Kathryn walked around the statue to view it from all angles while I stepped closer. The face was so realistic she seemed about to speak.
“She looks like she knows a secret,” I said.
“Mmmm, yes, and kind of smug about it, isn’t she,” said Kathryn.
Kathryn paused and looked around. “It’s so quiet here; there
’s privacy with all these yews,” she said in a low voice. “So, Maggie, do you think it would be unseemly if we found a little... um... satisfaction, here?” Kathryn firmly pushed me against the wall of the block building.
“It’s twenty degrees and we’re in a cemetery,” I said incredulously.
“We’ll keep our coats on.
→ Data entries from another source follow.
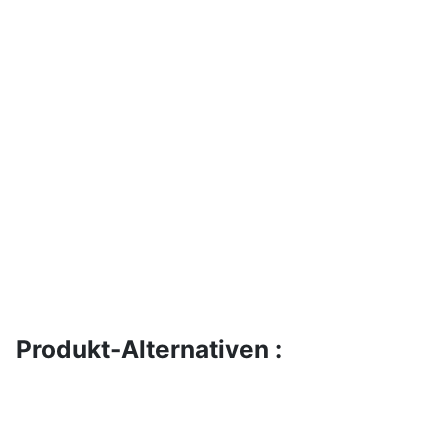
Produkt-Alternativen :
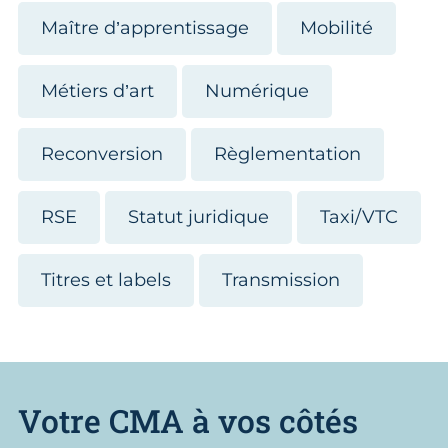
Maître d’apprentissage
Mobilité
Métiers d’art
Numérique
Reconversion
Règlementation
RSE
Statut juridique
Taxi/VTC
Titres et labels
Transmission
Votre CMA à vos côtés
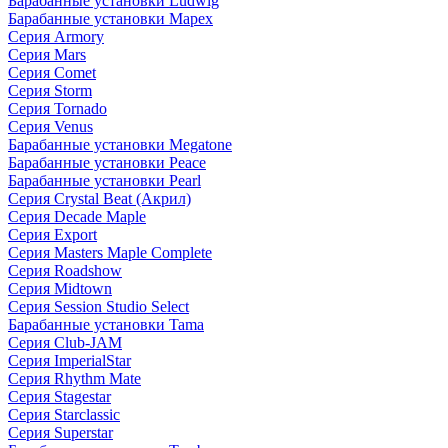
Барабанные установки Ludwig
Барабанные установки Mapex
Серия Armory
Серия Mars
Серия Comet
Серия Storm
Серия Tornado
Серия Venus
Барабанные установки Megatone
Барабанные установки Peace
Барабанные установки Pearl
Серия Crystal Beat (Акрил)
Серия Decade Maple
Серия Export
Серия Masters Maple Complete
Серия Roadshow
Серия Midtown
Серия Session Studio Select
Барабанные установки Tama
Серия Club-JAM
Серия ImperialStar
Серия Rhythm Mate
Серия Stagestar
Серия Starclassic
Серия Superstar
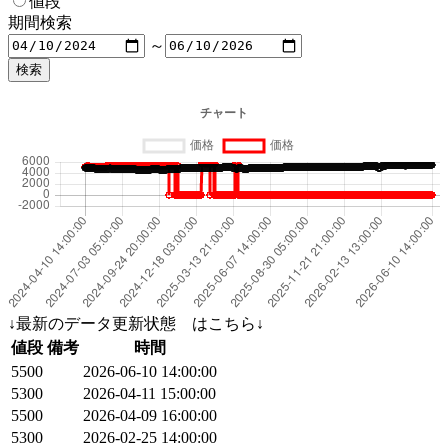
値段
期間検索
～
↓最新のデータ更新状態 はこちら↓
値段
備考
時間
5500
2026-06-10 14:00:00
5300
2026-04-11 15:00:00
5500
2026-04-09 16:00:00
5300
2026-02-25 14:00:00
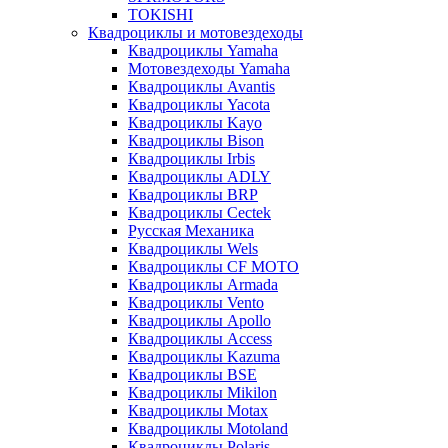
TOKISHI
Квадроциклы и мотовездеходы
Квадроциклы Yamaha
Мотовездеходы Yamaha
Квадроциклы Avantis
Квадроциклы Yacota
Квадроциклы Kayo
Квадроциклы Bison
Квадроциклы Irbis
Квадроциклы ADLY
Квадроциклы BRP
Квадроциклы Cectek
Русская Механика
Квадроциклы Wels
Квадроциклы CF MOTO
Квадроциклы Armada
Квадроциклы Vento
Квадроциклы Apollo
Квадроциклы Access
Квадроциклы Kazuma
Квадроциклы BSE
Квадроциклы Mikilon
Квадроциклы Motax
Квадроциклы Motoland
Квадроциклы Polaris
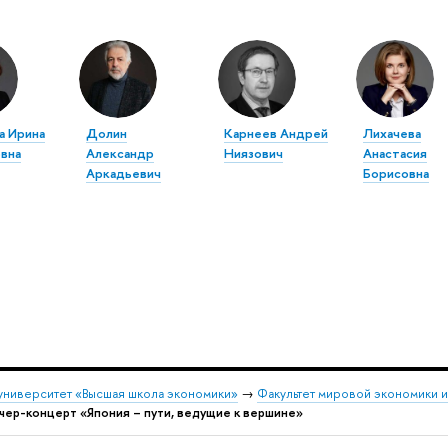
а Ирина
Долин
Карнеев Андрей
Лихачева
вна
Александр
Ниязович
Анастасия
Аркадьевич
Борисовна
университет «Высшая школа экономики»
→
Факультет мировой экономики 
чер-концерт «Япония – пути, ведущие к вершине»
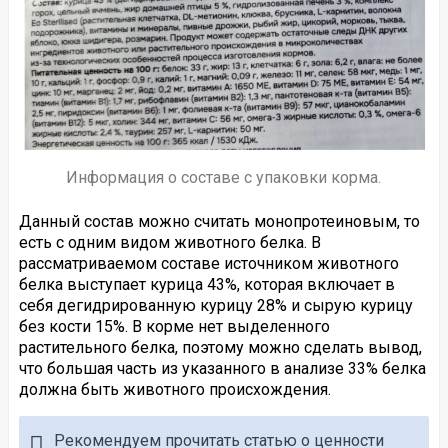
Информация о составе с упаковки корма.
Данный состав можно считать монопротеиновым, то
есть с одним видом животного белка. В
рассматриваемом составе источником животного
белка выступает курица 43%, которая включает в
себя дегидрированную курицу 28% и сырую курицу
без кости 15%. В корме нет выделенного
растительного белка, поэтому можно сделать вывод,
что большая часть из указанного в анализе 33% белка
должна быть животного происхождения.
Рекомендуем прочитать статью о ценности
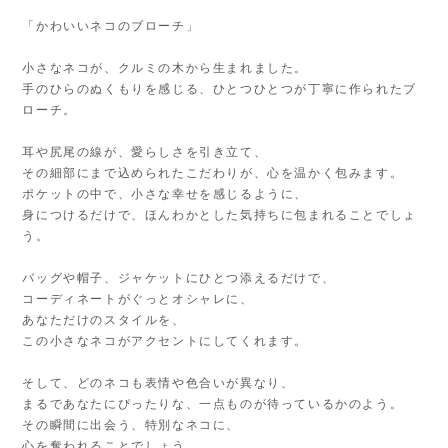
「かわいいネコのブローチ」
小さなネコが、クルミの木から生まれました。
手のひらのぬくもりを感じる、ひとつひとつが丁寧に作られたブ
ローチ。
耳や尻尾の線が、愛らしさを引き立て、
その細部にまで込められたこだわりが、心を温かく包みます。
ポケットの中で、小さな幸せを感じるように、
身につけるだけで、ほんわかとした気持ちに包まれることでしょ
う。
バッグや帽子、ジャケットにひとつ添えるだけで、
コーディネートがぐっとオシャレに、
あなただけのスタイルを、
この小さなネコがアクセントにしてくれます。
そして、どのネコも表情や色合いが異なり、
まるであなたにぴったりな、一点ものが待っているかのよう。
その瞬間に出会う、特別なネコに、
心を奪われることでしょう。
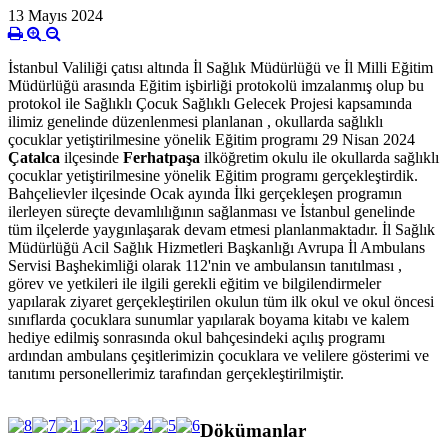
13 Mayıs 2024
İstanbul Valiliği çatısı altında İl Sağlık Müdürlüğü ve İl Milli Eğitim
Müdürlüğü arasında Eğitim işbirliği protokolü imzalanmış olup bu
protokol ile Sağlıklı Çocuk Sağlıklı Gelecek Projesi kapsamında
ilimiz genelinde düzenlenmesi planlanan , okullarda sağlıklı
çocuklar yetiştirilmesine yönelik Eğitim programı 29 Nisan 2024
Çatalca
ilçesinde
Ferhatpaşa
ilköğretim okulu ile okullarda sağlıklı
çocuklar yetiştirilmesine yönelik Eğitim programı gerçekleştirdik.
Bahçelievler ilçesinde Ocak ayında İlki gerçekleşen programın
ilerleyen süreçte devamlılığının sağlanması ve İstanbul genelinde
tüm ilçelerde yaygınlaşarak devam etmesi planlanmaktadır. İl Sağlık
Müdürlüğü Acil Sağlık Hizmetleri Başkanlığı Avrupa İl Ambulans
Servisi Başhekimliği olarak 112'nin ve ambulansın tanıtılması ,
görev ve yetkileri ile ilgili gerekli eğitim ve bilgilendirmeler
yapılarak ziyaret gerçekleştirilen okulun tüm ilk okul ve okul öncesi
sınıflarda çocuklara sunumlar yapılarak boyama kitabı ve kalem
hediye edilmiş sonrasında okul bahçesindeki açılış programı
ardından ambulans çeşitlerimizin çocuklara ve velilere gösterimi ve
tanıtımı personellerimiz tarafından gerçekleştirilmiştir.
Dökümanlar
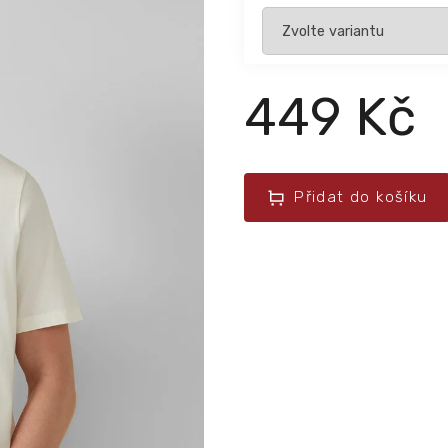
449 Kč
Přidat do košíku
And really, Maggie, in this garden of souls’ 200-year history, I’m sure we won’t be the first moonstruck couple to find a private corner in this otherwise hallowed ground,” said Kathryn, giving me a look that was so hot it could have melted the wrought iron fence and brought a few of the corpses back to life.
“Maybe making love in it actually makes it hallowed,” I suggested, setting the bag of sculptures next to the wall.
“You say the most inspirational things!” said Kathryn, slipping my glove off and drawing the back of my hand to her warm lips.
The logic that usually controls my brain was draining away. I found myself ignoring the freezing cold, ignoring the public place, ignoring the kinkiness of doing it in a boneyard. Carpe Diem.
I moved Kathryn back into a niche in the tomb wall that was sheltered by yew branches and slipped my hands into her coat and under her sweater as I kissed her throat. I undid the clasp of her bra.
“Oh!” gasped Kathryn as I cupped her freed breast and brushed her nipple with the cold pad of my thumb.
“Officer, I swear I wasn’t going over fifty.”
“You still have to be searched.” My mouth found hers; she gently bit my lower lip. I could feel her lips curve into a smile as I undid the top button of her jeans and unzipped them. I wrapped one arm around her as my other hand moved under the silky fabric and into the increasingly moist place between her legs. She stiffened as I explored.